Wednesday, April 28, 2010

Europe III

This is my third and final blog on my trip to Europe. We move on to romance...

It was in JFK, that I first met Sebastien, who is Marilyn's cousin. He was clearly aware he looked good seeing as he flipped his hair when he came over. I knew the only to intrigue him is if I was the only one not interested in him. So I waited for him to introduce himself, or have Marilyn do it. He wanted to be my friend, because I seemed to be on his wavelength (when in all honesty, I think mine is slightly above his).

We became friends in London, when on the way to Piccadilly Circus. He stole my camera to take pictures, and he took the fist picture IN EUROPE with my camera. It was cute, but overbearing. Over the next few days it was just some gay jokes that progressively got more serious--on both sides, and increasing amounts of conversation.

We roomed together in Florence, with Aaren. We sat up and spoke all night. We even chatted while in our underwear (getting dresses, but that doesn't sound as good) before we got ready to go to the Club.

The next day we got gelato, I remember, I got mint, and he got coffee. I told him that I almost got the same flavor. He said do you want a taste. Here I am thinking that I have to use my spoon... he lifted some up. For some reason, I said You can try mine as well. I don't even know why I acted this way to be honest. And we fed one another gelato on the streets of Italy. There were several other times too. It's a shame that no one could have documented it.

While at dinner in Assisi, he tried to kiss me over a plate of spaghetti, and I realized that this was all too perfect.

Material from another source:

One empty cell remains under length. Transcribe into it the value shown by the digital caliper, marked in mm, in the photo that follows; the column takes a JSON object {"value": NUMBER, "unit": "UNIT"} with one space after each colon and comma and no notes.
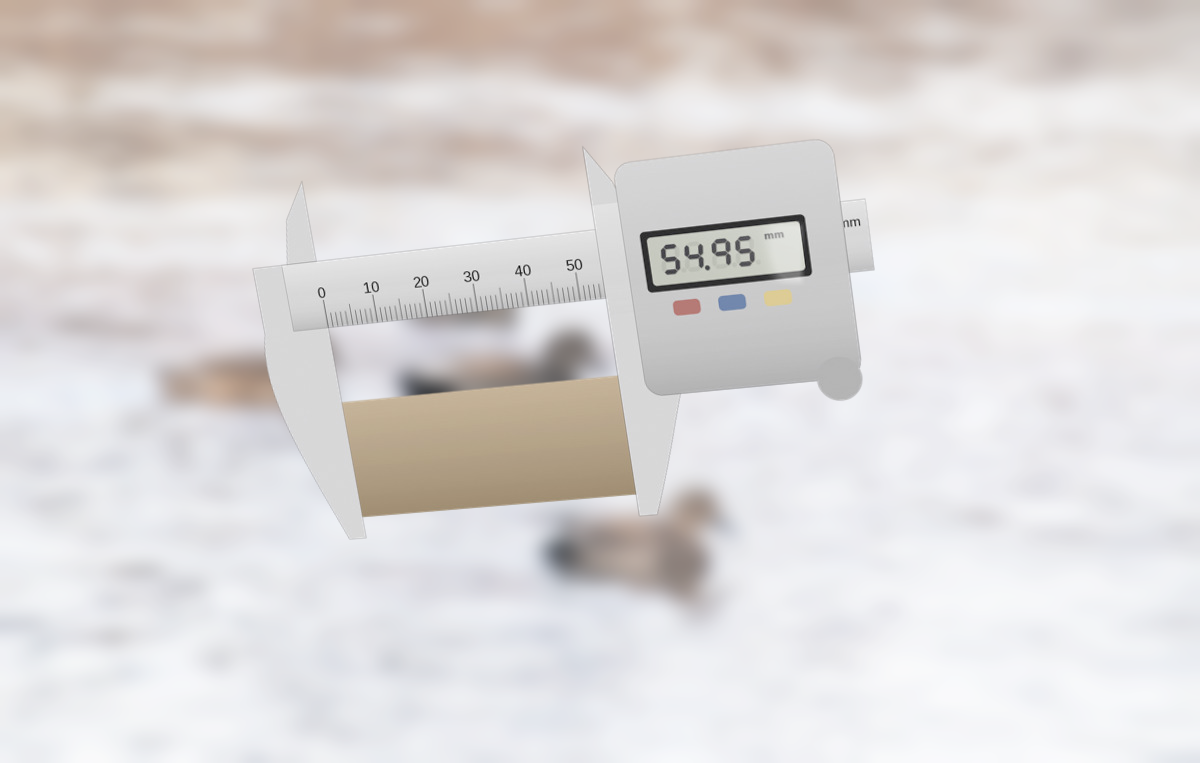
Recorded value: {"value": 54.95, "unit": "mm"}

One the last night, in Rome. Sebastien roomed down the hall. After I made him over that night into perfection, he was supposed to get settled down for the night then come to my room to hang out. He never showed up and went to go see where he was and he wasn't in his room. I found out he instead went to Brittany's room. I went into Liz and Samantha's room, to look out the window, into their room, and I saw them kissing on the bed! I got upset and Gretta, and Marilyn comforted me. While comforting me I formed a scheme.

I knew how Sebastien would act. So from there I told Gretta and Marilyn to act like they hadn't seen me since room check. I went back to Liz and Samantha's room and told them to interrupt them and say I looked in the room and got really upset and left. I told Aaren to say he thought I was in Sebastien's room. I stayed in the Southern Girls' room, and hid in their closet. Everything went according to plan. But after not finding me for 20 minutes, he went back to Brittany's room. I went to "bed" and had Aaren interrupt again and say he found me...

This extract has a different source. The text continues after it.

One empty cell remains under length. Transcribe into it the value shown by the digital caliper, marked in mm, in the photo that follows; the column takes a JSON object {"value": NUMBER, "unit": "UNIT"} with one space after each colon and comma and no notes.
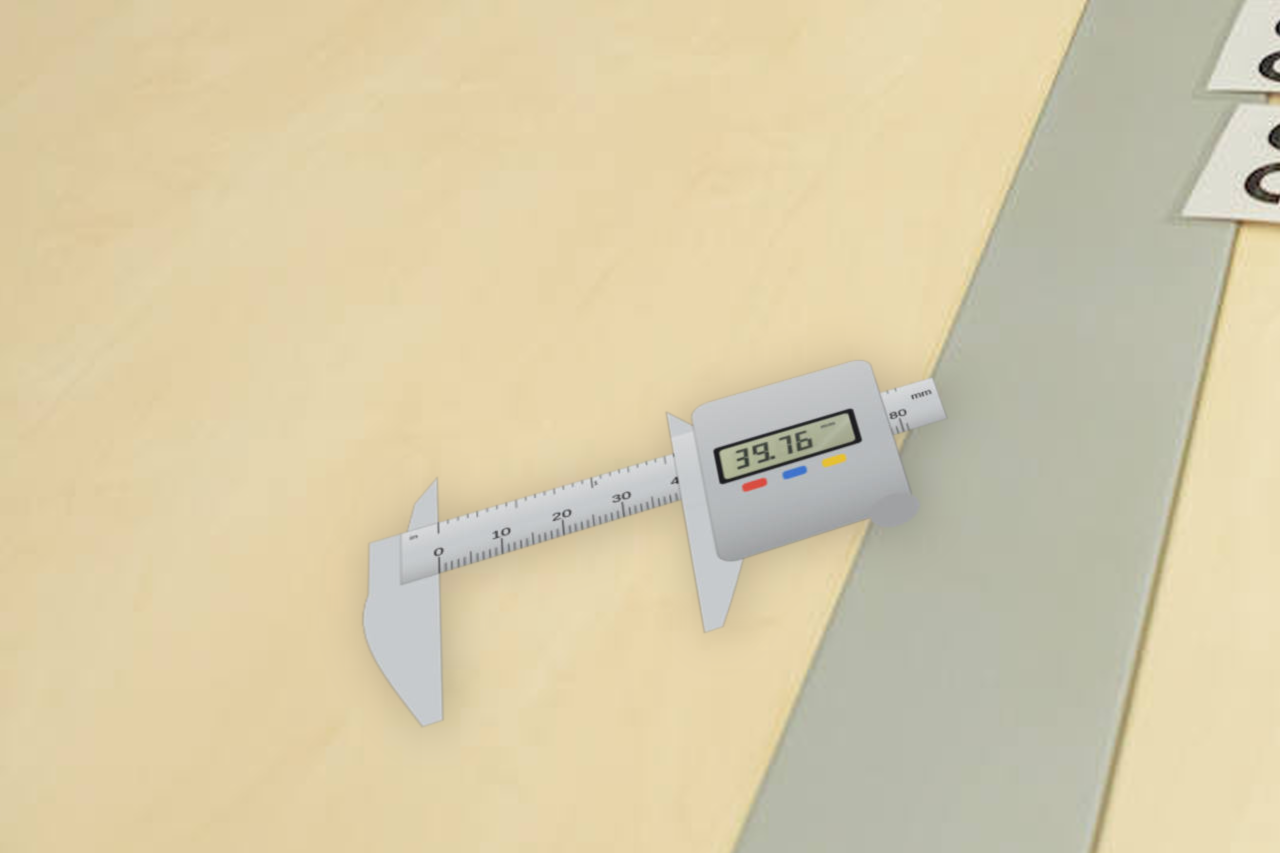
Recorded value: {"value": 39.76, "unit": "mm"}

Sebastien came in and "woke me up" and wanted to talk to me, we went and sat in the lobby and chatted for quite some time. I told him how I felt about him, and how I know I don't want to like him. And he was like telling me he's not gay at all. BUT HE TOTALLY IS. He basically broke my heart, and I think it was because I made it seem like I didn't wanna like him, when secretly I totally just wanted to get married right then and there.

We hung out in the Airport the whole time on the way back home. And probably would have on the plane, but I needed time with Marilyn more. We even got money exchanged just so we could bet espressos in LHR. When we were back in JFK, things really seemed different. It was the first place we ever met. We went to Starbucks together and got cinnamon scones, and he got a coffee with it. I told him how cinnamon scones were my favorite, and he told me, "I'll never be able to forget that now," and giggled while he took a bite

When I first said goodbye to him I gave him half a hug which was more than a friendly bro hug. And after the goodbye chit chat, and he had to walk the other way to his car, it felt like he looked into my soul when he said goodbye. From there until we got on the bus, I didn't look back. And when I was getting on the bus I actually looked, and he was no where to be found. I think it was best that I never know whether he looked back or not after.